Googleは、同社が誇る最も高度なAI言語モデルの1つである「PaLM」へのアクセスを開発者に提供する事を発表した。同社は、多数のAIエンタープライズツールとともにPaLMのAPIを発表し、「シンプルな自然言語のプロンプトからテキスト、画像、コード、ビデオ、オーディオなどを生成する」ビジネスを支援するとしている。
PaLMは、OpenAIが作成したGPTシリーズやMetaのLLaMAファミリーに似た大規模言語モデル(LLM)である。Googleは2022年4月にPaLMを初めて発表した。他のLLMと同様に、PaLMは柔軟なシステムで、あらゆる種類のテキスト生成・編集タスクを実行できる可能性がある。例えばChatGPTのような会話型チャットボットになるようにPaLMを訓練することも出来、テキストの要約や、コードを書くようなタスクに使うことも可能だ。(これは、Googleが本日発表した、Google DocsやGmailなどのWorkspaceアプリの機能にも似ている)。
合わせて、開発者がPaLMに特定のタスクを実行させるためのトレーニングを容易にするために、GoogleはPaLM APIと並行してMakerSuiteと呼ばれる新しいアプリを発表している。「MakerSuiteを使えば、プロンプトを繰り返し表示したり、合成データでデータセットを補強したり、カスタムモデルを簡単にチューニングしたりできるようになります」と、同社はプレスリリースで述べている。Googleによると、ユーザーに優しいAIシステムを作るために必要なこの種の微調整は、ブラウザで行うことも可能で、トレーニングやデプロイの計算集約的な作業はGoogle Cloudで処理される。
Googleは、PaLM APIの提供開始に加え、企業の機械学習モデルのトレーニングやデプロイを支援するためのAIプラットフォーム「Vertex」において、ジェネレーティブAIのサポートを拡充している。
Vertex AIは、Google Cloudのエンドツーエンドの機械学習プラットフォームで、データサイエンスチームがMLモデルの開発および展開を、特徴エンジニアリングからモデルトレーニング、低遅延推論、エンタープライズクラスのガバナンスとモニタリングまで、迅速に行うことができるようにする。
現在、開発者はGoogle CloudでGoogleの基礎モデルを使用することができ、最初はテキストと画像を生成することが可能だ。
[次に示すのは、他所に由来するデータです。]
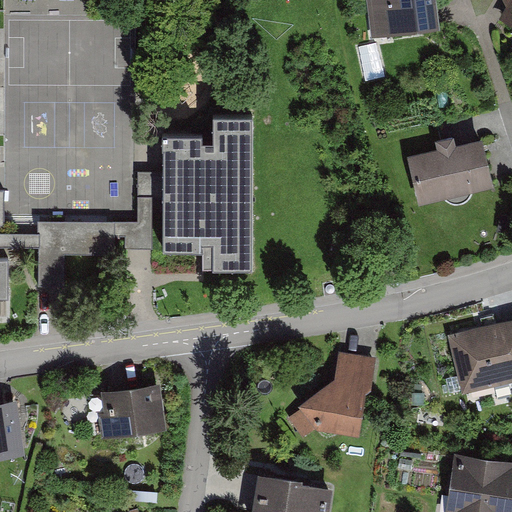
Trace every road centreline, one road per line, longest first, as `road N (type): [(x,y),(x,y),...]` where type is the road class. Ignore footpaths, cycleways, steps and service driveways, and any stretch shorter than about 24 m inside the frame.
road 1 (residential): [(511,274),(207,346)]
road 2 (residential): [(207,346),(166,343),(0,365)]
road 3 (residential): [(192,511),(207,346)]
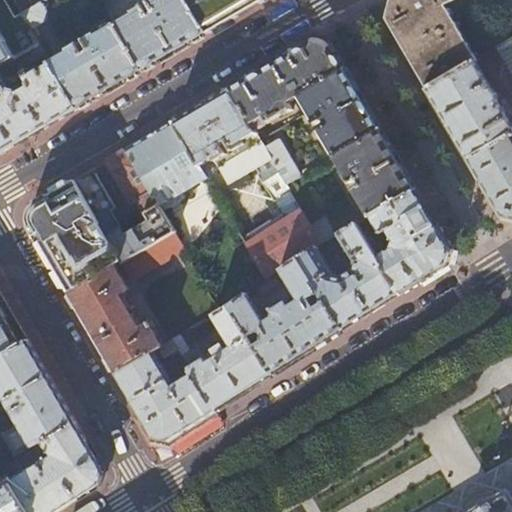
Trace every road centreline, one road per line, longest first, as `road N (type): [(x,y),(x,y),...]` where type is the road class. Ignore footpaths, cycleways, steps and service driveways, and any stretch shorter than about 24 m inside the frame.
road 1 (residential): [(150,489),(511,263)]
road 2 (residential): [(329,0),(0,193)]
road 3 (residential): [(150,489),(0,237)]
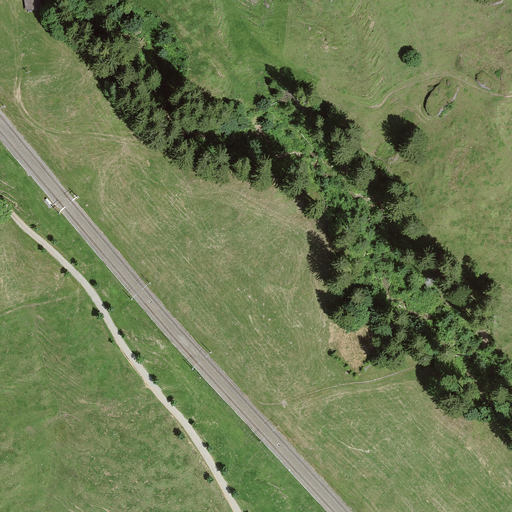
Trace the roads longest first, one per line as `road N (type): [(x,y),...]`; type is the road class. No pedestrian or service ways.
road 1 (track): [(11,0),(19,92),(47,122),(162,154),(244,354),(283,403)]
road 2 (track): [(238,511),(88,286),(0,205)]
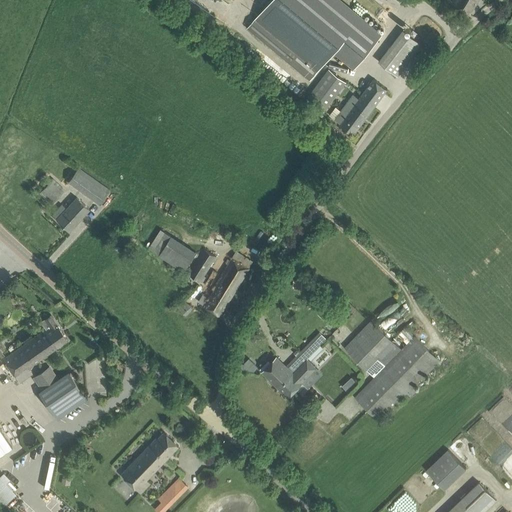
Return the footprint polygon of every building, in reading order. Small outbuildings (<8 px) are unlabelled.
[(381,35),(339,0),(270,0),(247,28),(282,56),(310,80),(324,62),(335,50),(355,67),(381,35)] [(453,0),(452,3),(470,14),(478,0),(453,0)] [(378,61),(397,76),(422,45),(402,30),(378,61)] [(424,40),(428,44),(437,35),(433,31),(424,40)] [(346,82),(329,69),(307,98),(324,111),(346,82)] [(373,79),(358,99),(353,95),(341,111),(335,107),(329,115),(335,120),(340,124),(354,134),(387,89),(373,79)] [(68,181),(99,204),(110,190),(78,167),(68,181)] [(39,192),(51,204),(64,190),(52,178),(39,192)] [(52,215),(69,231),(75,223),(89,209),(76,197),(66,208),(62,204),(52,215)] [(110,240),(123,253),(137,238),(123,226),(110,240)] [(199,281),(216,256),(204,248),(187,273),(199,281)] [(234,262),(210,300),(202,295),(198,302),(220,315),(249,268),(233,258),(231,261),(234,262)] [(293,278),(293,288),(302,288),(302,278),(293,278)] [(185,300),(177,307),(185,315),(192,308),(185,300)] [(327,311),(329,312),(339,323),(345,318),(337,310),(337,311),(333,306),(327,311)] [(47,330),(46,329),(3,360),(19,382),(32,373),(28,367),(59,345),(67,339),(50,315),(44,319),(50,328),(47,330)] [(374,377),(355,396),(379,421),(440,360),(415,335),(402,348),(372,318),(345,347),(374,377)] [(262,372),(278,388),(293,373),(276,357),(262,372)] [(293,373),(278,388),(288,398),(295,390),(302,383),(302,382),(316,368),(307,359),(293,373)] [(40,393),(56,418),(86,398),(69,373),(61,379),(40,393)] [(352,377),(342,383),(346,389),(356,382),(352,377)] [(325,422),(339,413),(329,397),(315,406),(325,422)] [(0,428),(0,453),(12,446),(0,428)] [(141,493),(150,484),(146,480),(179,446),(164,432),(157,439),(157,438),(122,475),(125,478),(124,478),(135,488),(135,487),(141,493)] [(447,448),(425,469),(444,488),(466,467),(447,448)] [(16,493),(11,488),(15,484),(2,471),(0,473),(0,505),(2,507),(16,493)] [(160,497),(158,499),(169,508),(171,506),(189,486),(179,477),(160,497)] [(479,481),(445,511),(484,511),(497,500),(479,481)] [(162,511),(165,509),(157,501),(152,506),(158,511),(162,511)]
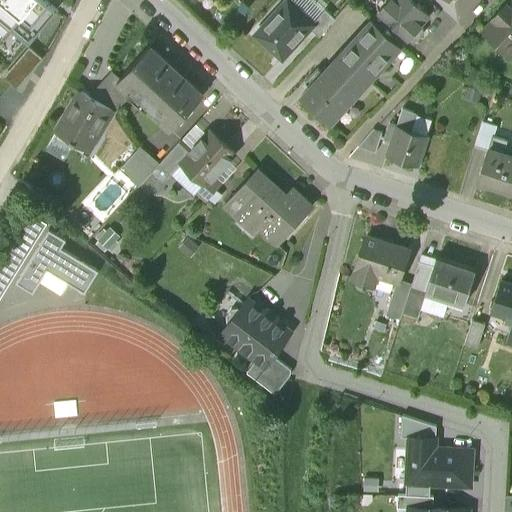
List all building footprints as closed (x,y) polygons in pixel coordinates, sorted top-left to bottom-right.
[(0,0),(0,39),(1,40),(12,27),(30,42),(58,9),(47,0),(0,0)] [(289,0),(287,0),(256,34),(282,58),(311,28),(315,23),(313,22),(289,0)] [(314,0),(289,0),(313,22),(325,10),(314,0)] [(417,4),(412,0),(390,0),(373,20),(401,46),(408,38),(411,40),(417,41),(423,34),(423,28),(420,26),(429,16),(417,4)] [(511,0),(484,31),(505,51),(511,43),(511,0)] [(335,19),(325,10),(313,22),(315,23),(311,28),(319,36),(335,19)] [(373,20),(329,67),(357,94),(401,46),(373,20)] [(26,87),(49,54),(31,43),(9,75),(26,87)] [(203,95),(148,45),(117,79),(132,93),(171,129),(203,95)] [(323,74),(318,69),(306,83),(310,88),(302,96),(331,123),(357,94),(329,67),(323,74)] [(117,79),(113,75),(93,96),(111,107),(115,111),(132,93),(117,79)] [(467,81),(462,97),(476,102),(481,85),(467,81)] [(93,96),(80,88),(55,130),(87,149),(111,107),(93,96)] [(411,110),(401,107),(396,124),(406,127),(411,110)] [(498,125),(483,120),(475,145),(488,149),(489,147),(491,148),(495,135),(498,125)] [(199,121),(181,140),(192,151),(210,131),(199,121)] [(396,124),(389,122),(385,133),(384,137),(383,139),(390,142),(386,155),(418,165),(428,135),(406,127),(396,124)] [(385,133),(372,129),(358,145),(375,151),(380,136),(384,137),(385,133)] [(192,151),(182,162),(183,163),(204,183),(212,175),(213,176),(234,153),(210,131),(192,151)] [(508,139),(495,135),(491,148),(504,152),(508,139)] [(161,162),(160,162),(172,174),(173,173),(183,163),(182,162),(192,151),(181,140),(161,162)] [(151,153),(141,144),(125,161),(135,170),(151,153)] [(491,148),(489,147),(488,149),(478,180),(511,190),(511,154),(504,152),(491,148)] [(151,153),(135,170),(144,179),(160,162),(161,162),(151,153)] [(204,183),(183,163),(173,173),(194,194),(197,191),(204,183)] [(286,194),(258,168),(225,204),(239,217),(245,211),(278,241),(278,242),(312,206),(292,188),(286,194)] [(213,176),(212,175),(204,183),(197,191),(207,200),(222,184),(213,176)] [(25,207),(0,246),(0,287),(43,218),(25,207)] [(66,238),(49,228),(16,281),(33,291),(47,268),(85,291),(98,269),(61,246),(66,238)] [(410,249),(368,235),(354,277),(376,284),(379,274),(400,281),(410,249)] [(196,245),(187,238),(180,246),(189,254),(196,245)] [(414,282),(429,287),(437,265),(421,259),(414,282)] [(476,271),(438,259),(437,265),(429,287),(428,291),(466,303),(476,271)] [(511,281),(502,278),(493,309),(508,314),(507,317),(511,318),(511,281)] [(411,290),(397,286),(388,314),(403,318),(411,290)] [(290,331),(248,299),(223,332),(257,358),(264,364),(272,353),(290,331)] [(487,321),(473,316),(465,341),(479,346),(487,321)] [(291,368),(272,353),(264,364),(257,358),(247,371),(275,393),(290,374),(291,368)] [(402,413),(401,436),(408,437),(437,438),(438,425),(402,413)] [(437,438),(408,437),(406,482),(430,483),(470,485),(472,449),(437,447),(438,438),(437,438)] [(406,482),(405,494),(429,495),(430,483),(406,482)] [(398,505),(408,506),(433,507),(434,495),(429,495),(405,494),(399,494),(398,505)]
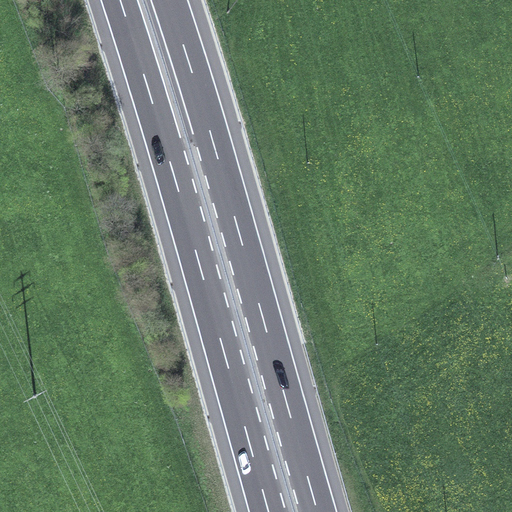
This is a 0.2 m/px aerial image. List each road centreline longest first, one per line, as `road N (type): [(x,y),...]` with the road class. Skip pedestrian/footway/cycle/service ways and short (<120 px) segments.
road 1 (motorway): [(119,0),(268,511)]
road 2 (motorway): [(317,511),(169,0)]
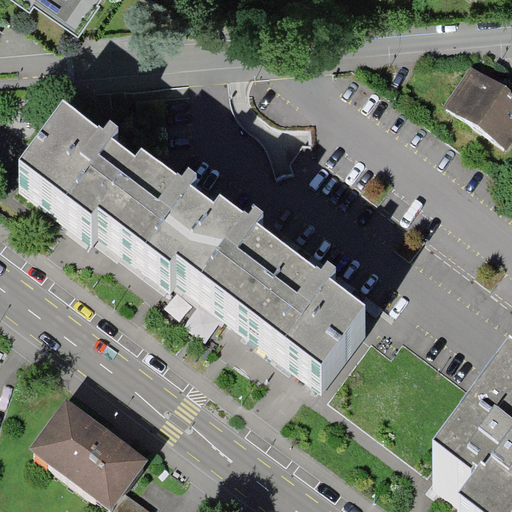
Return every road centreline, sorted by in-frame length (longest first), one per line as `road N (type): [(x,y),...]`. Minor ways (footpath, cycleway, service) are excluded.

そのうち、音声や動画の生成も可能になる予定だという。Google Cloudの顧客は、モデルを発見し、プロンプトを作成・修正し、独自のデータで微調整し、アプリケーションをデプロイすることができるようになる予定だ。
また、「会話型AIフローを、すぐに使える検索体験や基礎モデルと結びつける」という、「Generative AI App Builder」というまったく新しいサービスも開始する。これによって、開発者が自身のデータをもとに、AIを搭載したチャットインターフェースやデジタルアシスタントを構築できるようになる。「Generative AI Application Builderは、ビジネスユーザー(必ずしも開発者だけではありません)が開発者と協調して、企業のコントロールを尊重しながら、検索、会話体験、基盤モデルの力を活用できるように設計された高速アプリケーション開発環境です」とのことだ。
そのためにGoogleは、基礎モデルとエンタープライズサーチ機能、そして1ターンや複数ターンの会話を構築する会話AIを組み合わせた。Kurianは、これは情報を取得するために使用されるだけでなく、企業のAPIに適切にフックすることで、取引を行うためにも使用できると指摘している。
Googleは発表の中で、企業のトレーニングデータは常に非公開であり、より広範なモデルのトレーニングには使用されないことを強調している。